All verification data is available on the result object:

v = result.verification
# Truth table shape
v.truth_table.rows # 25
v.truth_table.allow # 11
v.truth_table.deny # 3
v.truth_table.guard_deny # 11
# Assertion results
v.assertions.total # 25
v.assertions.passed # 25
v.assertions.mismatches # 0
# Checks
v.independent_checks_passed # 3
v.independent_checks_total # 3
v.round_trip_audit # "PASS"

If a translation produces assertion mismatches, the service automatically retries — fixing the Datalog and re-evaluating until all assertions pass or a timeout is reached.

If independent checks fail, the structured specification may need adjustment. Review the check results and update the English policy to resolve any ambiguities.

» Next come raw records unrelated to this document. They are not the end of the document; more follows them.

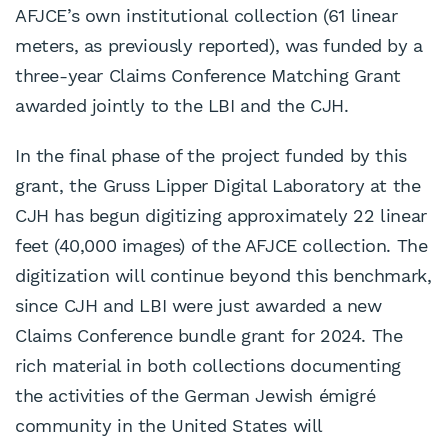
AFJCE’s own institutional collection (61 linear
meters, as previously reported), was funded by a
three-year Claims Conference Matching Grant
awarded jointly to the LBI and the CJH.
In the final phase of the project funded by this
grant, the Gruss Lipper Digital Laboratory at the
CJH has begun digitizing approximately 22 linear
feet (40,000 images) of the AFJCE collection. The
digitization will continue beyond this benchmark,
since CJH and LBI were just awarded a new
Claims Conference bundle grant for 2024. The
rich material in both collections documenting
the activities of the German Jewish émigré
community in the United States will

The demo repo ships Makefile targets for the write_policy path. They translate policy_english.md, save the artifacts under output/, and run the 9-scenario demo against the translated policy.

Terminal window
# English → Datalog (writes output/airline_policy_experimental.dl
# + output/truth_table.tsv)
make translate-experimental
# Upload + run the 9 scenarios against the experimental policy
make demo-translated-experimental
# Interactive stepwise variant
make demo-translated-experimental-step
# Upload the experimental policy only (no demo run)
make upload-translated-experimental

make demo-translated-experimental passes output/airline_policy_experimental.dl as the --policy-file argument — the tracked policy.dl is not modified. Use make demo to run against the hand-written reference policy that ships with the repo.